Music Flux

Music Flux

Music games aren’t in short supply on the App Store. Tap Tap Revenge has staked its claim as the best Guitar Hero knock off, while synthPod and Aero Synth exist to satisfy minuscule music creation needs, but there’s always room for more. Enter the music/puzzle game Music Flux, a hopeful departure from the traditional rhythm-matching mechanics that seem blanket the genre.

Life Could be Simple

Your goal in Music Flux is quite simple. A stream of pixels exists in an assigned area of a level. You’re tasked with directing the stream of pixels across a handful of collectors all over the screen. Small circles, called affectors, with directional arrows on top can be dragged over the stream, which give influence to the stream’s direction. Affectors can be expanded and shrank for more or less power, respectively. If the stream is directed over a collector, that collector begins to fill up and play a portion of a song. Once all the collectors have been filled, every separate part of the song syncs into one, and the full song is finally audible.

The first few levels can be tackled quite easily, but from there Music Flux wastes little time layering the mechanics with complexity. Soon, you’ll have to force the flow through colored clouds to match the color of the desired collector. Not long after, new affectors start to appear. One can centralize the flow and swirl it into a spiral, while another can directly affect the power of the flow. Toward the end you’re tasked with separating the flow into different streams, which almost seems impossible until you find just the right pixel for your affector. When it’s all said and done, twenty different levels spread out over five uniquely themed worlds are there for your impulsive completion.

Over the course of my time with Music Flux, I discovered two basic ways to play it. The first and most time consuming is for impatient people (like me); you can arrange the affectors in ways you think might work, and then proceed to endure and seemingly infinite loop of trial and error sequences. Affectors are, essentially, adjustable variables, and trying to determine the best path for the flow by tweaking and re-tweaking your affectors before finally finding a path that works serves as a rewarding experience. The second path, taken by a friend of mine, involved analyzing the field before hand and planning your route around what makes the most logical sense. That worked quite well too, but either path presents a legitimate challenge as a means to an end.

Misc Flux

On the presentation end, Music Flux has its share of hits and misses. The music, thankfully, isn’t obnoxious techno or tired pop songs. Opting for simple, almost classical tunes, Music Flux bathes in its ambience, and then supports itself with low key, nocturnal backdrops. The visuals aren’t going to impress any time soon, but their sufficient in not interfering with the mechanics. The same can’t exactly be said for the touch interface, which is passable at best. Resizing your affectors can be done in a manner similar to resizing pictures (squeeze to shrink, do the opposite to expand), but the response when doing so it’s barely there. Instead, it’s generally advised to use the increase/decrease meter on the right side of the screen. That actually functions quite well, but it turns into a mess when your affector goes on top of that meter. I had a lot of trouble trying to drag my affector away because the game kept thinking I wanted to change the size of the affector. Sometimes I could make the meter disappear and grab my affector, but I never found a way to do this with any sort of consistency.
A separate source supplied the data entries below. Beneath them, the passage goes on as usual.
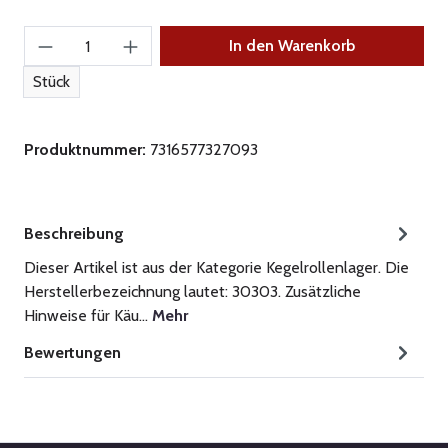
Produkt Anzahl: Gib den gewünschten Wert ein
In den Warenkorb
Stück
Produktnummer:
7316577327093
Beschreibung
Dieser Artikel ist aus der Kategorie Kegelrollenlager. Die
Herstellerbezeichnung lautet: 30303. Zusätzliche
Hinweise für Käu…
Mehr
Bewertungen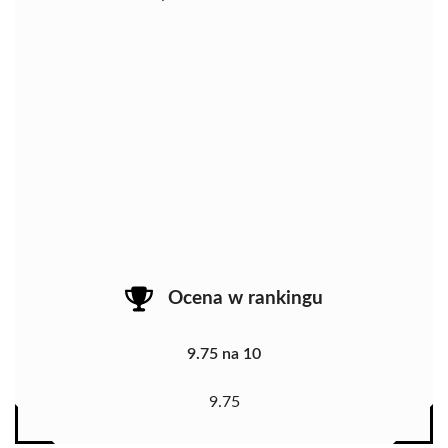
Ocena w rankingu
9.75 na 10
9.75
It was disappointing, to say the least.

Then there’s this weird issue; I don’t mind it when games try to ape the style of more popular, brand name franchises, but it seems less opportunistic if the knock off tries to do something to separate itself from its peer (as is the case with Tap Tap Revenge). Music Flux, I soon found, is a direct rip off of Auditorium, a flash-based game that’s been kicking around for a couple of years. Given, Auditorium isn’t on at the App Store and the full version isn’t 99 cents, but Music Flux is a rip off blatant enough to be considered shameless. At the very least, Genesis (a very similar iPhone game released at about the same time as Music Flux) had enough tact to put a spin on the aesthetic.

Eric Layman is available to resolve all perceived conflicts by 1v1'ing in Virtual On through the Sega Saturn's state-of-the-art NetLink modem.